The returned observable emits the meta data of the download on its first emission. Subsequent emissions contain the download progress info which is an object that looks like:

{
	time: {
		start, //timestamp
		elapsed, //milliseconds
		eta //seconds
	},
	total: {
		filesize, //bytes
		downloaded, //bytes
		percentage //real number between 0 and 100
	},
	instance: {
		downloaded, //bytes
		percentage //real number between 0 and 100
	},
	speed, //bytes per second
	avgSpeed, //bytes per second
	threadPositions //array of bytes
}

speed is calculated by finding the change in downloaded with respect to a small change in elapsed. Because of this, if the throttleRate is particularly low, speed will likely fluctuate. instance holds data pertaining to the particular session of the download. For example, if you start a download today and download 120MB/200MB, then resume the download tomorrow, by the time the download is finished, total.downloaded will be 200MB, but instance.downloaded will be 80MB.

SuDScheduler(schedulerOptions) => SuDScheduler

Instantiates a new SuDScheduler instance with the given options.

Param Type Default Description
schedulerOptions object Scheduler options
schedulerOptions.autoStart boolean true Whether or not to automatically start downloading queued download tasks
schedulerOptions.maxConcurrentDownloads integer 4 Maximum number of downloads at any single time. Set this to 0 for unlimited concurrent downloads
schedulerOptions.downloadOptions object Default download options to be used for downloads if not provided (see startDownload)

A SuDScheduler instance's options can be accessed and written to at any time by setting the properties of the SuDScheduler.option object.

SuDScheduler.queueDownload(key, locations, [options], userObserver) => object or true

Adds a new download task to the end of the queue.

Param Type Default Description
key string Unique identifier for each download task. Required
locations object Same as the locations parameter for startDownload
options object Same as the options parameter for startDownload
userObserver object Can be the 3rd or 4th positional argument. The userObserver object must have a next, error and complete fields which are functions. Required

If the scheduler has autoStart set to true, true will be returned if a download task is successfully queued. If the scheduler has autoStart set to false, a convenience object containing a start method will be returned so that the user may simply dot chain start() or easily start the download whenever they need.

SuDScheduler.startDownload(key) => boolean

Starts a new download, or resumes an active download. Starting a new download task using this method ignores the maxConcurrentDownloads limit. Returns false if a download task with the provided key doesn't exist, or true otherwise.

Param Type Default Description
key string Unique identifier for an existing download task.

SuDScheduler.pauseDownload(key, stop) => boolean

Pauses or stops a download task. Returns false if a download task with the provided key doesn't exist, or if the download task is not currently downloading. Returns true otherwise.

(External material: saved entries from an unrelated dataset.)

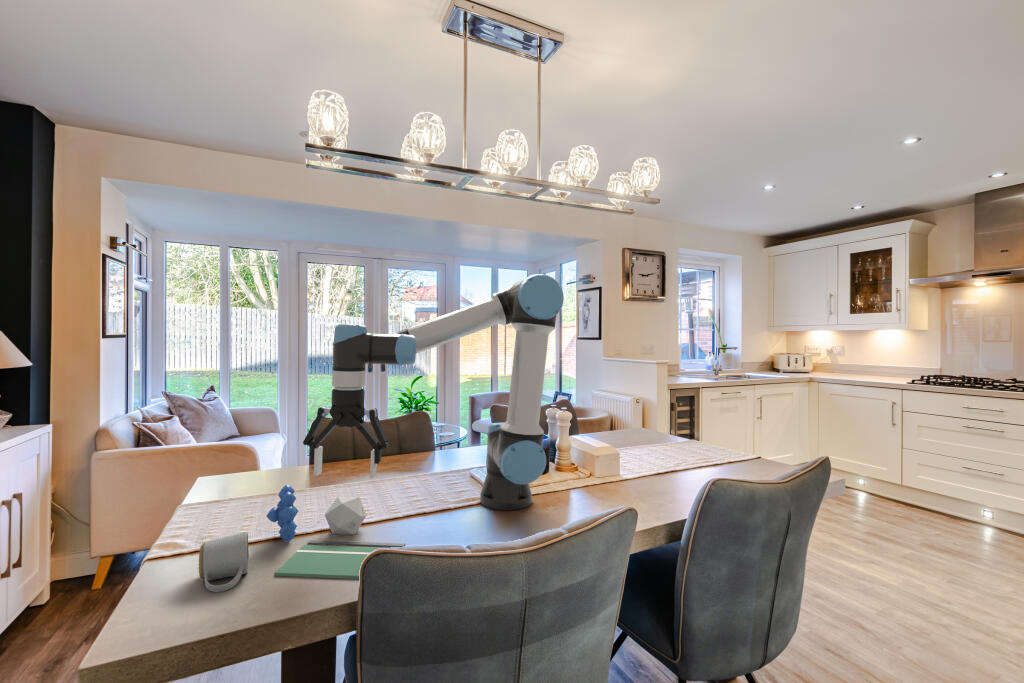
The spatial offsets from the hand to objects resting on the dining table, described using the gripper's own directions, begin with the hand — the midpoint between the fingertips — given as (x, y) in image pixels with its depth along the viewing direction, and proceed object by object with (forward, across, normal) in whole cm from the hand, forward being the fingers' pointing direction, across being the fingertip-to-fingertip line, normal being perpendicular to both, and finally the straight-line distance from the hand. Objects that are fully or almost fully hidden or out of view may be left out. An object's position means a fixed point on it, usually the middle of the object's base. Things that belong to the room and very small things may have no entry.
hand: (345, 475), depth 111 cm
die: (+14, 0, 0) cm, 14 cm away
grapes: (+14, +12, +5) cm, 19 cm away
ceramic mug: (+14, +14, +22) cm, 30 cm away
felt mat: (+14, -6, +15) cm, 21 cm away
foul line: (+14, -6, +6) cm, 16 cm away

Param Type Default Description
key string Unique identifier for a download task
stop boolean false Whether to stop or just pause the download

A paused download is considered active. Thus, if the download is paused, i.e. stop is false, then new downloads will not be automatically started if the max concurrency limit is already reached. If the download is stopped, i.e. stop is true, then the next queued download will start (given that autoStart is set to true).

SuDScheduler.killDownload(key) => boolean

Stops a download (if active) and removes associated .sud and .PARTIAL files, OR, removes a queued download task from queue. Returns false if a download task with the provided key doesn't exist, or true otherwise.

Param Type Default Description
key string Unique identifier for a download task

Note: This method is synchronous.

SuDScheduler.startQueue() => undefined

Starts as many download tasks as possible, limited by the maxConcurrentDownloads option.

SuDScheduler.pauseAll(stop) => undefined

Pauses or stops all download tasks.

Param Type Default Description
stop boolean false Whether to stop or just pause the download

SuDScheduler.getStatus(key) => TaskQueueItem (object) or false

Returns the status of a download, or false if the download task with the provided key doesn't exist.

Param Type Default Description
key string Unique identifier for a download task

Read only properties

SuDScheduler.taskQueue => array

The queue of download tasks.

SuDScheduler.queuedCount => integer

The number of queued tasks.

SuDScheduler.activeCount => integer

The number of active tasks.

SuDscheduler.stoppedCount => integer

The number of stopped tasks.

SuDScheduler.taskCount => integer

The total number of tasks.

The following utility functions are also exposed for convenience:

killFiles(sudPath) => boolean

Synchronously removes all .sud and .PARTIAL files associated with the sudPath.

Param Type Default Description
sudPath string Path to an existing .sud file

If sudPath does not exist or is invalid, false is returned. If the files are successfully deleted, true is returned.

sudPath(savePath) => string

Returns the .sud file associated with the given save path.

Param Type Default Description
savePath string Save path of a download

This function simply appends .sud to savePath.

Design

su-downloader3 uses Rxjs to handle streams of data.

There are 4 stages involved with the download process. In each stage, the observable is transformed in some way.

Stage 1: A HEAD request is made to get the file size, which is used to create and write the meta data.

Stage 2: The GET requests are made based on the meta data.

Stage 3: The data from the GET requests are written to the .PARTIAL files and the position of each thread is updated. The rebuilding of files is set up.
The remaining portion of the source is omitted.